■ **SELECTED EXTRACT**:
^^^^

5 Key Principles Of Stock Inventory
No matter what kind of raw materials or products they happen to stock, organizations must approach inventory with care if they want to remain competitive in today’s challenging marketplace. With this fact in mind, here are five elemental principles of effective stock inventory management:
1. Demand Forecasting
Because inventory ranks among the top five biggest expenses for business in most industries and sectors, it is important to cut costs avoid in this area by avoiding wasted stock while ensuring that you have plenty of product on hand. This is where demand forecasting comes in.
A multifaceted practice that takes many operational factors into consideration, demand forecasting involves maintaining appropriate stock levels for each product in your inventory.
Using sales figures, shipping lead times, and other critical information criteria, data forecasting allows inventory managers to set minimum and maximum stock numbers that are both safe and cost effective. When performed well, demand forecasting offers higher savings potential than any other basic principle of inventory management.

^^^^

■ **DATASET EXTRACT**:
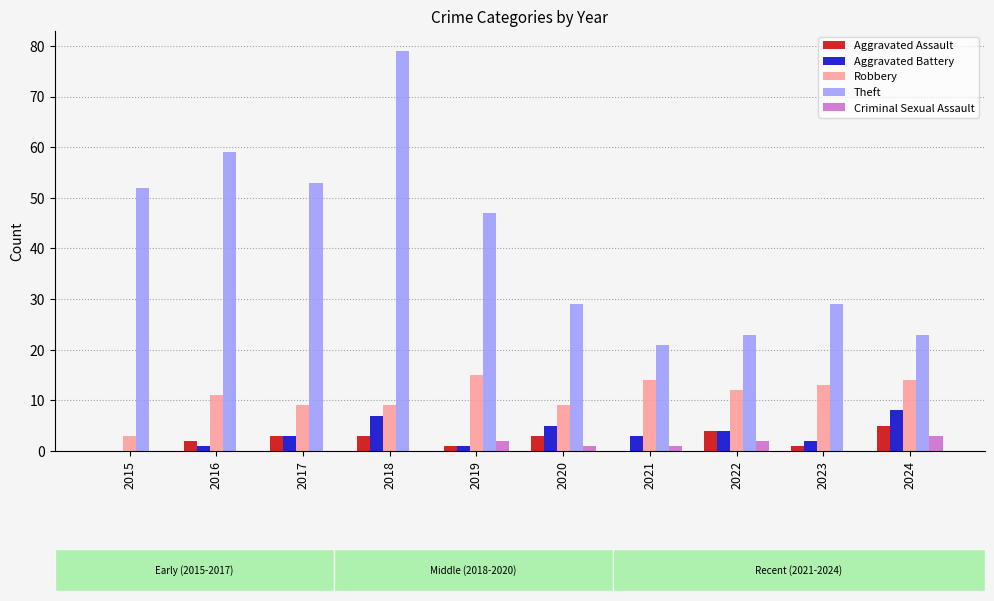

What is the spread (max minus min) of values at 2024?

20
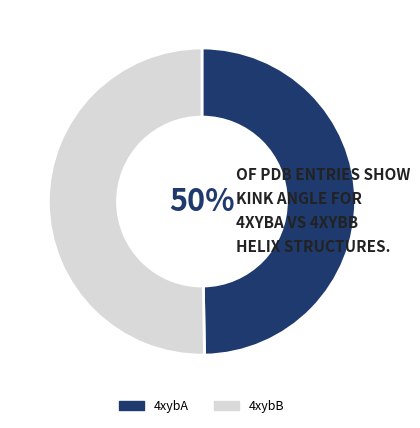

How many segments does this pie chart have?

2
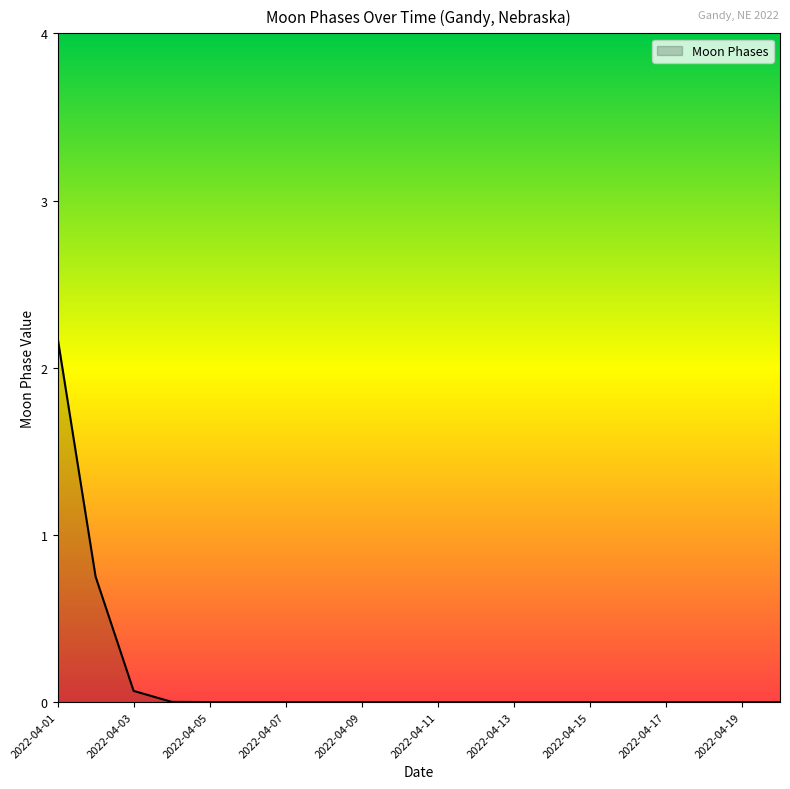

What is the difference between the maximum and minimum values?

2.2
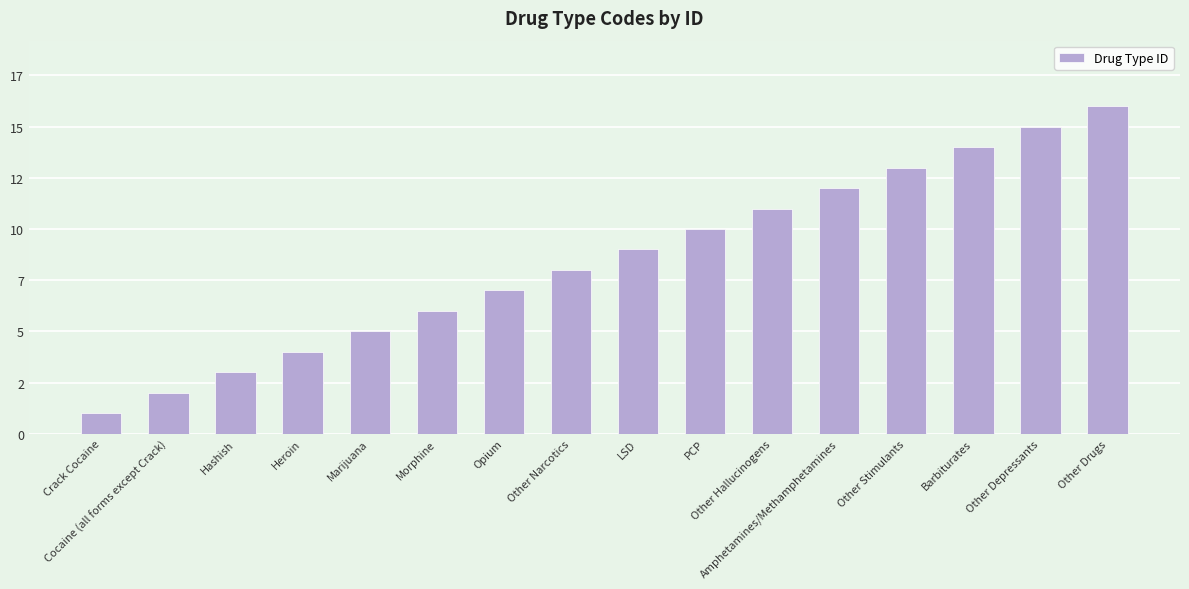

What is the maximum value shown in the chart?

16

^^^^

■ **EXERCISE DESCRIPTION**: Reproduce the stock inventory text above word for word, starting at "5 Key Principles" and ending after "forecasting comes in.".

■ **EXERCISE ANSWER**:
5 Key Principles Of Stock Inventory
No matter what kind of raw materials or products they happen to stock, organizations must approach inventory with care if they want to remain competitive in today’s challenging marketplace. With this fact in mind, here are five elemental principles of effective stock inventory management:
1. Demand Forecasting
Because inventory ranks among the top five biggest expenses for business in most industries and sectors, it is important to cut costs avoid in this area by avoiding wasted stock while ensuring that you have plenty of product on hand. This is where demand forecasting comes in.